From the publisher:
Since the death of his twin brother, Oliver’s caught between pleasing his fans and finding himself. Emery finds him first.
Emery has never felt more alone. Raising her daughter is both her pleasure and her pain as she struggles to hold on to her job as a bartender and keep a roof over their heads. With no one to help them―no support system―any unexpected expense or late bill could turn their whole world upside down.
Reeling from the death of his twin brother and bandmate, rock star Oliver Smith is trying to drink his problems away. Apparently he isn’t very good at it; they follow him wherever he goes. Also in hot pursuit are the paparazzi, who catch Oliver at his lowest low.
He could have walked into any bar in California, but he walked into hers. Emery helps Oliver lose the crowd, and they find themselves alone: two people whose paths are marked with loss and pain. However, they hold an unshakable hope for healing. They find solace together, but can their love withstand the world?
I haven’t heard about mixtapes for decades, so I was intrigued. It is used as almost a device for communicating by these characters.
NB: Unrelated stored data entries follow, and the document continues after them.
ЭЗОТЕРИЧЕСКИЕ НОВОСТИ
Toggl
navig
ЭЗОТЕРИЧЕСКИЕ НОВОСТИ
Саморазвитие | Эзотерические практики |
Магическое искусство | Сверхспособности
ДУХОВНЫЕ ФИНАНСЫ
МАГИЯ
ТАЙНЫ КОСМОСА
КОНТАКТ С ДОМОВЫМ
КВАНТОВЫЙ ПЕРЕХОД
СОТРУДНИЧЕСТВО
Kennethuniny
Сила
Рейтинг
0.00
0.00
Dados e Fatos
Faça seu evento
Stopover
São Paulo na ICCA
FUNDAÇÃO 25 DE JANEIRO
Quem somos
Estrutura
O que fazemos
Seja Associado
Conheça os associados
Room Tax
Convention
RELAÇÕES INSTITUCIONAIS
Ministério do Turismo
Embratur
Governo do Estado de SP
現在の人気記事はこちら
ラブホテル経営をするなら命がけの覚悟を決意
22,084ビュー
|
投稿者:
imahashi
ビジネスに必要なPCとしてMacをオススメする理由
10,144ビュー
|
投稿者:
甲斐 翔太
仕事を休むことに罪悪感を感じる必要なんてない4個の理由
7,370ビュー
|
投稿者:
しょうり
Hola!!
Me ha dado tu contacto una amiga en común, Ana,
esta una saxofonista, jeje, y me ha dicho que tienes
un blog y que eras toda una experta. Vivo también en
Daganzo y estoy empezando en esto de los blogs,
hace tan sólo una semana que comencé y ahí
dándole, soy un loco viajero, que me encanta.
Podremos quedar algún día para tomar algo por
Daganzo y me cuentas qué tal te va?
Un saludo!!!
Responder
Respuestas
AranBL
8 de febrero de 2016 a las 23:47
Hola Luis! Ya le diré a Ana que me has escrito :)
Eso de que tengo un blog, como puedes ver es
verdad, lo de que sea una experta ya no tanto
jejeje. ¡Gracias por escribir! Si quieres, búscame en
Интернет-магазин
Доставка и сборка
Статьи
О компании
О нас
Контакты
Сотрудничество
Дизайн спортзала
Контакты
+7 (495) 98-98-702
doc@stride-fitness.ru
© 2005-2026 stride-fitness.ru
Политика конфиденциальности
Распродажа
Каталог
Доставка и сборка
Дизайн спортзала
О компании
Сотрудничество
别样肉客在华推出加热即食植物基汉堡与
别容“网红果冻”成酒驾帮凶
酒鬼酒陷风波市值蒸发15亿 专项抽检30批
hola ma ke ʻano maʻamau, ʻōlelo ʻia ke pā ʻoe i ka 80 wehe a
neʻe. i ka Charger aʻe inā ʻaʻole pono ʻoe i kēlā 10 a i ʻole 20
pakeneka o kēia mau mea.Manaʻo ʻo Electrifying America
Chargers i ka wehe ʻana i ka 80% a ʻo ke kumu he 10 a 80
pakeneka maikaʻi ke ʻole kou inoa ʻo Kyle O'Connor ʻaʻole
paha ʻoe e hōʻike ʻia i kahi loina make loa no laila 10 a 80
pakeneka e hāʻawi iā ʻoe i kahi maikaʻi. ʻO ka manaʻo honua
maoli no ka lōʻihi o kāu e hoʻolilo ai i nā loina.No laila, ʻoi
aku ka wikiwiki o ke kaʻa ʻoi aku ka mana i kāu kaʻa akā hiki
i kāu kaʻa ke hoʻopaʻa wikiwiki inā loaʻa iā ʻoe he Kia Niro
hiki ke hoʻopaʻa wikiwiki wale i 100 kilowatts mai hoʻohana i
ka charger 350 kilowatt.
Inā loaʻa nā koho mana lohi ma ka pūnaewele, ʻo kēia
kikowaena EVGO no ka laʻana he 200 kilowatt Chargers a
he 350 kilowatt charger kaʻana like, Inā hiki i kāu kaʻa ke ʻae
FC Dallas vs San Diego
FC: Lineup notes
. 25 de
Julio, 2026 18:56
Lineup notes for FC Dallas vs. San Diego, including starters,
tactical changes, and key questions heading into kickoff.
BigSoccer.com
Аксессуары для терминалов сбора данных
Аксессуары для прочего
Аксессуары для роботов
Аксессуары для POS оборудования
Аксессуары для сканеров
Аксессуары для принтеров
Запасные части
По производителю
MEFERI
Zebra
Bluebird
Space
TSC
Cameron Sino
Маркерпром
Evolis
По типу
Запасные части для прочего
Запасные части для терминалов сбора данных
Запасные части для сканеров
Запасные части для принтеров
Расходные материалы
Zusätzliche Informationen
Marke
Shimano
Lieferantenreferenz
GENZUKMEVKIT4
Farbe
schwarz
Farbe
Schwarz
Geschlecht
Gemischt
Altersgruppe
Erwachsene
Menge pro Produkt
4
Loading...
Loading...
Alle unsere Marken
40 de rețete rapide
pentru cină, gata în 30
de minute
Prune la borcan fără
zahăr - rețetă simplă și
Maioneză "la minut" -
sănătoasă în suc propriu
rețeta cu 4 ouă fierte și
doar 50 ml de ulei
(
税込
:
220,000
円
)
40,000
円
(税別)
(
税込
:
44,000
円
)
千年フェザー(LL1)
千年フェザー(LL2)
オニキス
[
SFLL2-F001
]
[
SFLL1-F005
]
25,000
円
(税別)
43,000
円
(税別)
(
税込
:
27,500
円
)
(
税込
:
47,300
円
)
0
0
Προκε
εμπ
Oliver is drowning in guilt about his twin brother’s death and after six months of mourning, he is convinced it is time to get up on stage and perform again. Except he has a panic attack, takes off and ends up in a nearby dive bar. But once the crowd realizes who he is, things get ugly and the bartender, Emery, hustles everyone out and sneaks him out the back door. The only problem is that Oliver is completely wasted, but Emery gets him into her car, figuring she’ll just take him home. But after he pukes, he passes out and she has no idea where he lives. She brings him home with her, and when he wakes up in the morning with a mother of a hangover, she takes him home. That’s the meet-cute and while it wasn’t super cute, it was super effective.
Emery has a young daughter and her life revolves around her. Money is super tight, and even more so when the bar owner fires her for closing early and not collecting on all the tabs. Oliver finds out and offers her a job as his personal chef for an obscene amount of money, and things start looking up.
Emery has an interesting back story. Her family is super religious, but they are intolerant people, to say the least. Her sister is her best friend, but she’s been off “finding herself.” Emery struggles without that support, but Oliver quickly steps in to become that person for her.
Oliver has a girlfriend, but she is beyond awful. He is too depressed to do anything about it for a while. Meanwhile, Oliver and Emery become friends – and then more.
This was a really good romance with lots of angst and drama, which really makes the pages fly. It is not your typical romance novel, but has a lot more depth to it. I loved it.
8/2021 Stacy Alesi, AKA the BookBitch
THE MIXTAPE by Brittainy Cherry. Montlake (July 1, 2021). ISBN: 978-1542018364. 335 pages.